Transformer asset management – do more with less
With an average age in industrial plants of 30 years and in utilities of 40 years, the world’s transformer fleet is aging – and is incurring associated increasing replacement and repair costs, and risk of failure. The economic pressures of deregulated and competitive markets, and the tendency to overload transformers, only exacerbates matters. Many transformers are now also operated beyond their recommended life span in order to smooth investment peaks. These conditions make it imperative to adopt life-prolonging measures and to optimize transformer maintenance. One significant maintenance optimization strategy is to replace simple time based maintenance that mitigates risk by doing everything, every year, for all transformers, with a more sophisticated condition-based maintenance strategy – i.e., focusing maintenance on high-risk transformers. It is estimated that a life extension of 5 to 15 years can be achieved with properly focused preventive maintenance programs. The ABB Ability Transformer Intelligence portfolio supports this strategy shift by focusing on three elements: monitoring hardware, interpretation software and expert service.
The benefits of condition assessment
On a long-term and strategic level, a condition assessment study gives top management a clear picture of the maintenance and renewal investments that are required over the next 20 to 30 years to provide asset reliability and availability. This type of insight provides solid information to compare different asset management strategies and choose the approach that best supports the overall technical and financial strategy of the company. In the medium term, a condition assessment gives asset managers the input necessary to make the best use of maintenance or replacement budgets. Funds can be allocated to units that show the best return on investment while reducing technical and environmental operation risks. And in the short term, the assessment can tell the maintenance manager how to apply the maintenance actions that secure the asset reliability required.

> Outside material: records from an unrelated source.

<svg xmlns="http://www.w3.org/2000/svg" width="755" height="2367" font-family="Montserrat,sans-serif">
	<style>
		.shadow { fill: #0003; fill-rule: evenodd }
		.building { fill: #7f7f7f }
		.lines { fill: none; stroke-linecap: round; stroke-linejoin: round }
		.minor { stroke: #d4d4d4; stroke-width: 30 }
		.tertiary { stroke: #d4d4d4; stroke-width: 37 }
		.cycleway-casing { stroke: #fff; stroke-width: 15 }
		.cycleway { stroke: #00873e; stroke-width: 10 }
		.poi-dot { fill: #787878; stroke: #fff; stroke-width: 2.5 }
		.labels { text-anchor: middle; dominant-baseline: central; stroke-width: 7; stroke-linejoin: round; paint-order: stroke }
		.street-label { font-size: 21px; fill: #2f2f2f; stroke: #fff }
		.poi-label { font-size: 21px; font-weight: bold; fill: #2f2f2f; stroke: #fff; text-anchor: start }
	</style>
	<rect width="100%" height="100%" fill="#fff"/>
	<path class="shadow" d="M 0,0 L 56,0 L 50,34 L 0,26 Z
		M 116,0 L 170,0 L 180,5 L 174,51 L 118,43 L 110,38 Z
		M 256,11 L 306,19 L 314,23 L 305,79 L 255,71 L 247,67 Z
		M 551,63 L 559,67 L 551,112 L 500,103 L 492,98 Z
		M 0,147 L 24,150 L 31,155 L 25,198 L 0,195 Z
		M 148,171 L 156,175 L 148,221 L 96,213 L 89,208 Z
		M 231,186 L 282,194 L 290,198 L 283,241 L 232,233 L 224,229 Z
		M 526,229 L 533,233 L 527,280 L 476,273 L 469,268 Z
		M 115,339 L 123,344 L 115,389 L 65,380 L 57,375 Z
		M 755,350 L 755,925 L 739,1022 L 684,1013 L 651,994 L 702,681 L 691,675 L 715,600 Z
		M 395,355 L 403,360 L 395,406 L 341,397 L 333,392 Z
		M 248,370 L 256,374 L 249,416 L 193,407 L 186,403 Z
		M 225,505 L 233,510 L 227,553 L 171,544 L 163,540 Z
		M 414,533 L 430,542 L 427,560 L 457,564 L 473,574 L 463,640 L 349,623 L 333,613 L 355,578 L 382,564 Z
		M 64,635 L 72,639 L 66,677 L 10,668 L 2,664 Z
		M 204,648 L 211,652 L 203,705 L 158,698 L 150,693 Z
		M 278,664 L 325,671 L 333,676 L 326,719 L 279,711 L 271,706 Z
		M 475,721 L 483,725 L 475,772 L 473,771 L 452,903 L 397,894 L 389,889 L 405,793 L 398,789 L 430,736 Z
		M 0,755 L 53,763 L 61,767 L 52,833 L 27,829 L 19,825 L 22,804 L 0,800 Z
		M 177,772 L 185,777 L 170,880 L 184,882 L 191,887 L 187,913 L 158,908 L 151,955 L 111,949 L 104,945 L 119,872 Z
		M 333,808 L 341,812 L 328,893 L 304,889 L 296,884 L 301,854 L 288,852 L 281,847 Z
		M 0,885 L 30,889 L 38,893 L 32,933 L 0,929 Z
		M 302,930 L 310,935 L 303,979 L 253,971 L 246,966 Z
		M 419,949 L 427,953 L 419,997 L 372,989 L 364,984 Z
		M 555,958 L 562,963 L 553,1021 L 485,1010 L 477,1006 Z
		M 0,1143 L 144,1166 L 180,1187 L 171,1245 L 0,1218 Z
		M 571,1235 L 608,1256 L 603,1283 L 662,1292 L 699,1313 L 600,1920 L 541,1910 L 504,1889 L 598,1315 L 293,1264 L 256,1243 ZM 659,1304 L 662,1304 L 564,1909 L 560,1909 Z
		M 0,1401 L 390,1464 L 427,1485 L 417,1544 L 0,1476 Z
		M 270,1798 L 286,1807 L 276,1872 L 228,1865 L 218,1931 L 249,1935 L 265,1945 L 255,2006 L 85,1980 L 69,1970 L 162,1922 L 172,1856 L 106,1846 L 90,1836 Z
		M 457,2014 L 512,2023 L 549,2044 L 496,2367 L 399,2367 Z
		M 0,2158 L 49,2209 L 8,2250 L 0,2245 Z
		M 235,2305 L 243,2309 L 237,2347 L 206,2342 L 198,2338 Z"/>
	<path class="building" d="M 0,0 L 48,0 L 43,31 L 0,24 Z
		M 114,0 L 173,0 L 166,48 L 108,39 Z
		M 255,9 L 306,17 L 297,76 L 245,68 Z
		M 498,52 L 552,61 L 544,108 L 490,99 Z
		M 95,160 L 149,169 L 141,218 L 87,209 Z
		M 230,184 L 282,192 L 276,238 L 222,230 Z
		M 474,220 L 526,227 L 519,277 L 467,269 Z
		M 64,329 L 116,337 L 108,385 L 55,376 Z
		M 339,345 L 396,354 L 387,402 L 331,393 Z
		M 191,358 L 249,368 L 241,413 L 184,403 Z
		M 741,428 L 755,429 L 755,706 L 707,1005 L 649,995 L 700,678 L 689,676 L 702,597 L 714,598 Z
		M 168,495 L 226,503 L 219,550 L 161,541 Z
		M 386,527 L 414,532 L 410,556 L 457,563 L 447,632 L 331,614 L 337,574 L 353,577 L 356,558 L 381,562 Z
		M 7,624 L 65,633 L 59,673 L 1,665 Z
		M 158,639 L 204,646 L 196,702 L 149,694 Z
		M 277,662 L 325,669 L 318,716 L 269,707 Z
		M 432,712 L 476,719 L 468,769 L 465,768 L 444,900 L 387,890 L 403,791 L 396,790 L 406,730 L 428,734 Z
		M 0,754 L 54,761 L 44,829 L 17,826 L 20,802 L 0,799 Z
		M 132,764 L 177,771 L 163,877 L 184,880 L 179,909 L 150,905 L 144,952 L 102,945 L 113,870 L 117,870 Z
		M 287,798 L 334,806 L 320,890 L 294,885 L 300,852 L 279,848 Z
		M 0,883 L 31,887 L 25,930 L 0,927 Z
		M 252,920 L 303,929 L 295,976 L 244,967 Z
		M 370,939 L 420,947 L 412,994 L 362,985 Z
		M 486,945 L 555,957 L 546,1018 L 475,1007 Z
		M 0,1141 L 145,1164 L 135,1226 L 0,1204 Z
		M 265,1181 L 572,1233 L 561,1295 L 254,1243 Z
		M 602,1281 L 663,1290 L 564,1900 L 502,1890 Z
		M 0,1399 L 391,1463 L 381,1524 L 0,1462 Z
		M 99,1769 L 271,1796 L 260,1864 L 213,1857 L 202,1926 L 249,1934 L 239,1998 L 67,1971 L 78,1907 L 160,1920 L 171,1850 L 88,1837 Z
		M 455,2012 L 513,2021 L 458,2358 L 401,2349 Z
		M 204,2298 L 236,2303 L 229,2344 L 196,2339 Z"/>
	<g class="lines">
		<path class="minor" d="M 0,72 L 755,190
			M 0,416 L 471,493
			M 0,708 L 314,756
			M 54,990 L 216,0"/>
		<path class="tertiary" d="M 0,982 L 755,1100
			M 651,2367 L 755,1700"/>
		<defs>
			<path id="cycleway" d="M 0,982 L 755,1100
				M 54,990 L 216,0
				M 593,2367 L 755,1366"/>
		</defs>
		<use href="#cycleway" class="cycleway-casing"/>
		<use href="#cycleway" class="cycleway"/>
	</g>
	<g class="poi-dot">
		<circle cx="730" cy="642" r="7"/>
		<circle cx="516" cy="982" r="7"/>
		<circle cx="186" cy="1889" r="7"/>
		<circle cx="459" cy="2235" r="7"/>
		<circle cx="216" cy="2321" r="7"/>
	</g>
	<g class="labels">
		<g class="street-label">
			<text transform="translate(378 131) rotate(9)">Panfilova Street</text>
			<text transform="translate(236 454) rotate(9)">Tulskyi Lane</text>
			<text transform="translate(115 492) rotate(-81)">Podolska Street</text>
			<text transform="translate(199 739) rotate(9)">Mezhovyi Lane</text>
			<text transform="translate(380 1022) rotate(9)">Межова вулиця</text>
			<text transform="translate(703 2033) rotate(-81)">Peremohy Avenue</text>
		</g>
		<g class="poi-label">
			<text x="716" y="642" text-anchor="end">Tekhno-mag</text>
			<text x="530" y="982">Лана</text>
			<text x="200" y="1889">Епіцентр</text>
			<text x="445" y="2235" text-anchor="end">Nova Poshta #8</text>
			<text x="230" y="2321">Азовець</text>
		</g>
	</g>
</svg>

Plug and play devices to unlock even more value from the transformer
A CIGRE study has shown that transformer monitoring can reduce the risk of catastrophic failures by 50 percent and that early problem detection can reduce repair costs by 75 percent and loss of revenue by 60 percent. Furthermore, annual cost savings can amount to 2 percent of the price of a new transformer – i.e., approximately $40,000 to $80,000. Transformer monitoring, then, makes good financial sense.